Il problema: Secondo l'estratto del documento riportato qui sotto, quali principi dell'articolo 97 della Costituzione vengono ribaditi?

Estratto del documento:
__________

L’utilizzo dei sistemi informatici e la delicatezza dei dati a disposizione dell’Agenzia, spesso personali ma frequentemente anche sensibili, hanno imposto la previsione di uno specifico articolo proprio destinato a essi. È sempre necessaria l’autorizzazione per l’utilizzo di tali strumenti ed è vietata l’effettuazione di download di programmi o di file di provenienza esterna sul computer dato in uso dall’Agenzia, se non inerenti l’attività d’ufficio; non si possono detenere o utilizzare abusivamente codici, parole chiave o altri mezzi idonei all’accesso a un sistema informatico o telematico; parallelamente, non si possono trasferire all’esterno o trasmettere file o documenti riservati se non per finalità strettamente attinenti alle proprie mansioni e in ogni caso è necessaria la previa autorizzazione del responsabile dell’ufficio; il pc è un’apparecchiatura particolarmente delicata, che non può essere lasciata incustodita o accessibile ad altri né se ne può permettere a terzi un uso improprio; analogamente, non possono essere utilizzate le credenziali informatiche di un collega per l’accesso ad aree protette, anche se in nome e per conto di quest’ultimo. In altri termini, informazioni, applicazioni e apparecchiature devono essere utilizzati esclusivamente per motivi di ufficio, evitando che tali beni siano prestati o ceduti a terzi senza autorizzazione preventiva del responsabile dell’ufficio. Procedure, standard e politiche di sicurezza dell’Agenzia devono pertanto essere rispettate anche per proteggere e controllare i sistemi informatici.

 

L’Agenzia non è un’istituzione isolata e avulsa dal contesto in cui opera, ma è un soggetto in stretta relazione con la collettività. Per questo motivo, l’articolo 13, relativo ai rapporti con il pubblico, è fortemente modulato sull’attività propria dell’Agenzia. Vengono innanzitutto ribaditi i principi, espressi o sottesi, dell’articolo 97 della Costituzione (legalità, imparzialità e buon andamento) e dello Statuto dei diritti del contribuente, oltre alle regole contenute nei contratti collettivi, ferma restando l’autonomia tecnica, che è propria dell’Agenzia stessa.

 

Particolare attenzione è rivolta alla riservatezza e ai rapporti con i mezzi di informazione. Oltre al doveroso rispetto del segreto d’ufficio, il dipendente deve mantenere riservate le notizie e le informazioni apprese nell’esercizio delle proprie funzioni. Coerentemente, il dipendente consulta i soli fascicoli direttamente collegati alla sua attività e ne fa uso conforme ai doveri d’ufficio: ne consente perciò l’accesso solo a coloro che ne abbiano titolo, conformemente alle prescrizioni dell’ufficio, con la precisazione ulteriore che il divieto di divulgazione all’esterno, salvo specifica autorizzazione, deve riguardare ovviamente anche gli organi di informazione, attenendosi alle direttive impartite in materia dall’Agenzia.

__________

Dati registrati:
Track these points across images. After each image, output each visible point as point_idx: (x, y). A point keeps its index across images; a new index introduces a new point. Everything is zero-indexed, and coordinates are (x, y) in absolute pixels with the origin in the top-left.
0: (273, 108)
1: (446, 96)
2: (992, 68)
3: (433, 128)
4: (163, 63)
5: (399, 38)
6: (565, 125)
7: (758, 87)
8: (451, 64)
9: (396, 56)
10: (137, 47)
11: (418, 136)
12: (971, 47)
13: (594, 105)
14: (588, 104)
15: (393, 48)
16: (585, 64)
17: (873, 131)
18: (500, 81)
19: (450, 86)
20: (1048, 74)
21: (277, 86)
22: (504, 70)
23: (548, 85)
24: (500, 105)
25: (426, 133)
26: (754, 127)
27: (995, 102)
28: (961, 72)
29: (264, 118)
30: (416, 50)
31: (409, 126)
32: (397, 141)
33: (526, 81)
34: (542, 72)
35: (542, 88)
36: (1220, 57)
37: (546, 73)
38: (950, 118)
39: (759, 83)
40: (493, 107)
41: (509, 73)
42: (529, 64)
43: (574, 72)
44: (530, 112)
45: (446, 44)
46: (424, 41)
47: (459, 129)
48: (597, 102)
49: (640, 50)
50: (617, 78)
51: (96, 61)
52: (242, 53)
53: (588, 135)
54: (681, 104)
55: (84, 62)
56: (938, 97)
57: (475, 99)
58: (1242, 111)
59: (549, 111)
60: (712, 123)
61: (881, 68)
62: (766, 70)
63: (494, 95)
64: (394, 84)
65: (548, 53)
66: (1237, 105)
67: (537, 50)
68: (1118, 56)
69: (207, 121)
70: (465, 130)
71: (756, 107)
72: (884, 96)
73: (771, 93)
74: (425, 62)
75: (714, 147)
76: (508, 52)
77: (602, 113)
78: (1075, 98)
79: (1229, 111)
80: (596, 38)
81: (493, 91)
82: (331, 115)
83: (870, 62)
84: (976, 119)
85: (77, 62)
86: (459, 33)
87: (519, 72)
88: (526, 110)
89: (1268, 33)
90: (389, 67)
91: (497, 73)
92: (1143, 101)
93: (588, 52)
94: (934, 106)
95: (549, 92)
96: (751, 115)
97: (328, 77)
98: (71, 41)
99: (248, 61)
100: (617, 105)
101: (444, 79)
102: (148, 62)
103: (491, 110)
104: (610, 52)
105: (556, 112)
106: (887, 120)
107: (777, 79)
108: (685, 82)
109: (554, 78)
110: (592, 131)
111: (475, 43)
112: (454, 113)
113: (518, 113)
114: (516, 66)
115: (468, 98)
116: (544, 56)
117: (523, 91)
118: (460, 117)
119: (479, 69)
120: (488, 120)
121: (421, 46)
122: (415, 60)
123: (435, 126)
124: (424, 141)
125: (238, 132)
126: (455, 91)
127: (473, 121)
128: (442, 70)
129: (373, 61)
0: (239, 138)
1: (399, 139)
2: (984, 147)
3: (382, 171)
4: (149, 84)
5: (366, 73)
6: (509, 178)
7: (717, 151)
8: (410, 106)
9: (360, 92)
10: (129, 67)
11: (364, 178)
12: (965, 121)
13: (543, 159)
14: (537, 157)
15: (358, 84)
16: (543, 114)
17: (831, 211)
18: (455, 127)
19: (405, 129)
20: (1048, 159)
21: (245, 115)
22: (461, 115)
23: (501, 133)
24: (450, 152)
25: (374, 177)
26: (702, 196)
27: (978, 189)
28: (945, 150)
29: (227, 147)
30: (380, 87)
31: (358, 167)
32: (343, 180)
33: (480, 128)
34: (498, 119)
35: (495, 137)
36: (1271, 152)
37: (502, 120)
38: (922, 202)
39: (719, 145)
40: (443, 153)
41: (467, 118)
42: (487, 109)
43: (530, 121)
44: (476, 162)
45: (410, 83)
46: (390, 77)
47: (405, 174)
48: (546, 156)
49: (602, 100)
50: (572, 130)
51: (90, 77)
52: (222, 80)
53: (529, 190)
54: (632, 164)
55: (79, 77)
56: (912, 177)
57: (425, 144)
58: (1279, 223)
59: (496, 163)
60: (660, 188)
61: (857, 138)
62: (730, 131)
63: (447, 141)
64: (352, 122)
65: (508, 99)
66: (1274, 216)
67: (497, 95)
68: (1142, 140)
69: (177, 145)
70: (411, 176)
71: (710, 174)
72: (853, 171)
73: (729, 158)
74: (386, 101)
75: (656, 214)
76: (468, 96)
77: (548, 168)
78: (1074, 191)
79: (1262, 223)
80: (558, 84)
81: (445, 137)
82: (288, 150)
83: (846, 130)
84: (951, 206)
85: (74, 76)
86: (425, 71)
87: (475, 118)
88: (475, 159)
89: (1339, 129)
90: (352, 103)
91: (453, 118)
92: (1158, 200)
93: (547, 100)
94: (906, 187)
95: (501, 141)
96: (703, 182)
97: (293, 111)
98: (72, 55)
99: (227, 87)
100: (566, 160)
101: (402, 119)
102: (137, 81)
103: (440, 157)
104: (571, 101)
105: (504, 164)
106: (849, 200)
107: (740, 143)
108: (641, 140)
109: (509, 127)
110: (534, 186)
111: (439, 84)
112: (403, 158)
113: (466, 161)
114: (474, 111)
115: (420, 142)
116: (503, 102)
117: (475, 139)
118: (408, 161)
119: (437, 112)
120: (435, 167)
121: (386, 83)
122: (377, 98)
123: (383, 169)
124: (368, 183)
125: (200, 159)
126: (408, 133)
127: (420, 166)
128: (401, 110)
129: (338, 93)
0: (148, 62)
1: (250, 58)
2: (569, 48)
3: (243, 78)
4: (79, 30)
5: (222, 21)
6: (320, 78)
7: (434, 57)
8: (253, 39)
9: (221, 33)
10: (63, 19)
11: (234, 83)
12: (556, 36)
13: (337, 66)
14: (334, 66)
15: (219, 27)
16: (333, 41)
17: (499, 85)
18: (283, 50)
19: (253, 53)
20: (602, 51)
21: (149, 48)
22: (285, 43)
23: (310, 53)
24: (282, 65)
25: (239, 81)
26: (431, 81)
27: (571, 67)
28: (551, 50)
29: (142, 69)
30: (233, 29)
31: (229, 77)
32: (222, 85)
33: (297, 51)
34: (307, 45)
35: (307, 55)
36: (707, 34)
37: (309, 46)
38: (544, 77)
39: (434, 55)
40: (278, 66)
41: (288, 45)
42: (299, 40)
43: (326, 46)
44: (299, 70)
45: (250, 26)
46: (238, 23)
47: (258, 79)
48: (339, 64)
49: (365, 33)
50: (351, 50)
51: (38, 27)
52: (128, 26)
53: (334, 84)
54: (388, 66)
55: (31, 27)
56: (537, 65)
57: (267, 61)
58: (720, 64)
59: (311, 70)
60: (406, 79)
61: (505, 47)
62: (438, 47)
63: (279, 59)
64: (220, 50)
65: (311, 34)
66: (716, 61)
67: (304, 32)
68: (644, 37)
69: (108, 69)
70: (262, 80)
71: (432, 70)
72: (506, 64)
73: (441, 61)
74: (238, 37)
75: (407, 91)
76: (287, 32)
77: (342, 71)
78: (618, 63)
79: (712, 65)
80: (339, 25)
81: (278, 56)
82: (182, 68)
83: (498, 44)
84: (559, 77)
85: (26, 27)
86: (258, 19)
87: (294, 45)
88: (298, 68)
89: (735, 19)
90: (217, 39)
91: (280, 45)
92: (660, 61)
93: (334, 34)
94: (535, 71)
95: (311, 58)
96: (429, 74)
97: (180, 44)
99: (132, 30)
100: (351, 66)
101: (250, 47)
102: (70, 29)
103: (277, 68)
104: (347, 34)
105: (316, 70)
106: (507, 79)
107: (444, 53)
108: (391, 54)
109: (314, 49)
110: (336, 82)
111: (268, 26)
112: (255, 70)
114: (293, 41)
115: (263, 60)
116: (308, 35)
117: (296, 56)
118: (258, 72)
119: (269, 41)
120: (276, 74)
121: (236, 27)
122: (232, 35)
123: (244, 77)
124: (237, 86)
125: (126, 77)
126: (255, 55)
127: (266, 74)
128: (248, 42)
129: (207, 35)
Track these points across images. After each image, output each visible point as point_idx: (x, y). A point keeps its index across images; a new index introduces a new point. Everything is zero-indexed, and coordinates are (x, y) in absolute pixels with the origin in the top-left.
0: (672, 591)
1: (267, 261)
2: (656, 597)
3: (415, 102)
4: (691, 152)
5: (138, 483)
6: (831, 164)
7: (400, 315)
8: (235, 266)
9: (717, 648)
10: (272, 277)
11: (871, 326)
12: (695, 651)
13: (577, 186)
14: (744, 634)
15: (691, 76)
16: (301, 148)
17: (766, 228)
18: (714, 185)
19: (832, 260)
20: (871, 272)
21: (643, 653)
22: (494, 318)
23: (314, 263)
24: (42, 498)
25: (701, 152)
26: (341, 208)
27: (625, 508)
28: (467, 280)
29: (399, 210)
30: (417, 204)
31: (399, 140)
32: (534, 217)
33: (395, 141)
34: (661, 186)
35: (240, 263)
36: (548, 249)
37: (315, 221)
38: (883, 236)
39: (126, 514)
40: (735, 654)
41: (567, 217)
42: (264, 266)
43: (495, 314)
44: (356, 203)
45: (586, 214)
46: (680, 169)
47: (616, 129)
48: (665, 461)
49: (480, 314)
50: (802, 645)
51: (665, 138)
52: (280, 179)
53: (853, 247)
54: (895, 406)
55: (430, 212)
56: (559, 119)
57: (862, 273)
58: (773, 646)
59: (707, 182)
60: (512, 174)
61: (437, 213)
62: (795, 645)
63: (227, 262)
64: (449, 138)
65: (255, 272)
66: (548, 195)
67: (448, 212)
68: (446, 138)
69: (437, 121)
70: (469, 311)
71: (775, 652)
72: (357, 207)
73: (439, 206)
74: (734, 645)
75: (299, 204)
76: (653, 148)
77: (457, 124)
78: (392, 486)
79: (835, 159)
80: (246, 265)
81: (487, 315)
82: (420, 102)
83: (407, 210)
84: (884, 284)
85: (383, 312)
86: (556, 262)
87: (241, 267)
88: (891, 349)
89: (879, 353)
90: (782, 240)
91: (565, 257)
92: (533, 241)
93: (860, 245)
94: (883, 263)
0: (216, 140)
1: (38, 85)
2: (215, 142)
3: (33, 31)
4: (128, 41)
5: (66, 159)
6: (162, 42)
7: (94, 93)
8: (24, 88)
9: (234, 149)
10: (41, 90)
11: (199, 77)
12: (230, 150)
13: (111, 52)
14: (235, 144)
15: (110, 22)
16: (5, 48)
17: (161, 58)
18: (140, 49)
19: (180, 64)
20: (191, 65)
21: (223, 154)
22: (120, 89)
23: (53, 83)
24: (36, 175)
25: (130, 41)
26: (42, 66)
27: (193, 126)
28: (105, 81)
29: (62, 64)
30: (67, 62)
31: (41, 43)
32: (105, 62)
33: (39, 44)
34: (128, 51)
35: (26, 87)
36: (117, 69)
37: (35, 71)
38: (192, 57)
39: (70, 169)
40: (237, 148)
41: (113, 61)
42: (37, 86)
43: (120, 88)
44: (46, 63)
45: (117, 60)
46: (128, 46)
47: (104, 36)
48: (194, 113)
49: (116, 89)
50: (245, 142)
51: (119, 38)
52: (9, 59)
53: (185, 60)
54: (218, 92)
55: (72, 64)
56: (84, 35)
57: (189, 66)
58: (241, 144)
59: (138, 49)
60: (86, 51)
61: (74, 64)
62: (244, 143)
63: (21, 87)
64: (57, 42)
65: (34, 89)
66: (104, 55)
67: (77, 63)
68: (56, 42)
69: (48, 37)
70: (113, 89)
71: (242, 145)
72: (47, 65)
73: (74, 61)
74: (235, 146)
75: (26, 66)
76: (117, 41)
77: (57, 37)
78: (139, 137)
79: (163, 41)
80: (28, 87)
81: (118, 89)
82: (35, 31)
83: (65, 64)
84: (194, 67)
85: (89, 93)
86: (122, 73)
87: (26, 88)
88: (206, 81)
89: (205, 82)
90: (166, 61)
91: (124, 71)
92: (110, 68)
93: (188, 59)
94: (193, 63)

__________

Risultato del compito: Legalità, imparzialità e buon andamento.